The Indian rupee is trading at record lows after a failed attempt by government officials to restore confidence in an economy that is teetering on disaster. Market participants are concerned about India’s ballooning account deficit, largely a result of the country’s massive trade imbalance. India, which is home to 1.2 billion, is heavily reliant on foreign capital, importing far more goods and services than it exports. Last week Indian Finance Minister Palaniappan Chidambaram vowed to cut the country’s account deficit from 4.8 percent of GDP to 3.7 percent by the end of the next fiscal year. His announcement failed to generate an immediate rally, as the Indian markets continue to plunge one week later.

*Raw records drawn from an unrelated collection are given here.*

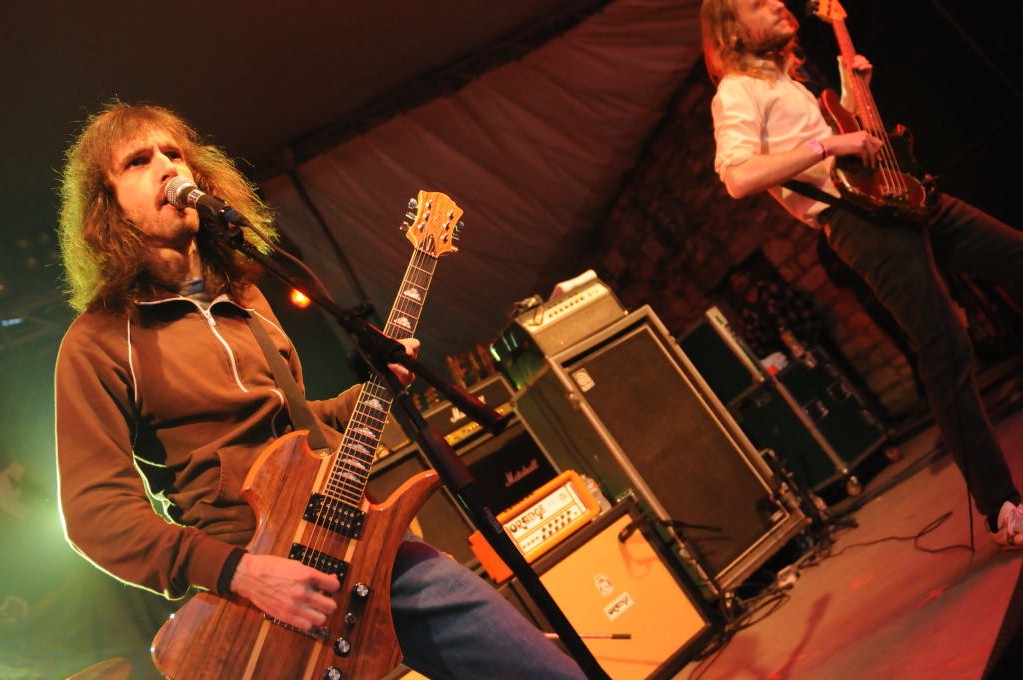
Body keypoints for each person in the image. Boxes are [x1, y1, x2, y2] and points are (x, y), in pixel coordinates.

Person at [53, 102, 585, 679]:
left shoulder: (248, 300)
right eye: (137, 161)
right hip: (253, 593)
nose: (166, 167)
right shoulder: (99, 341)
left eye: (174, 153)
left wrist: (372, 390)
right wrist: (239, 572)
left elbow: (299, 423)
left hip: (364, 549)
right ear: (106, 205)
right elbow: (95, 514)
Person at [701, 0, 1023, 549]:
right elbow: (737, 177)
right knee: (945, 346)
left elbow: (843, 138)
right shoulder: (736, 91)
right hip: (858, 221)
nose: (777, 2)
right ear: (732, 30)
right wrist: (828, 143)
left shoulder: (787, 81)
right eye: (758, 2)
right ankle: (1001, 510)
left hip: (897, 192)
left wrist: (853, 99)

The Mumbai Sunsex, India’s benchmark index, declined another 1.56 percent Monday to 18,307.52. Indian stocks have declined more than 3 percent over the past five days and more than 7.7 percent over the past month. The Indian rupee (INR) fell more than 2.2 percent against the US dollar Monday, and over the past five days has declined more than 4 percent. Year-to-date, the rupee has lost more than 12.5 percent against the greenback.

Precipitating India’s fall are talks of tighter US monetary policy, as speculation over Federal Reserve bond tapering continues to grip the markets. The benchmark US indices have declined to their lowest levels since last year, as investors hedge their bets against higher lending rates and reduced stimulus.

Like Finance Minister Chidambaram, Indian Prime Minister Manmohan Singh has failed to restore faith in the economy. Despite attempts to reassure investors the government has enough foreign reserves to defend the fledgling rupee, India’s rising inflation, massive trade deficit and slowing economy have counteracted any attempt to shore up confidence.

Indian policymakers have introduced a series of measures to save the rupee from further debasement, including limiting the import of gold and restricting the amount of money Indian citizens and corporations can take out of the country.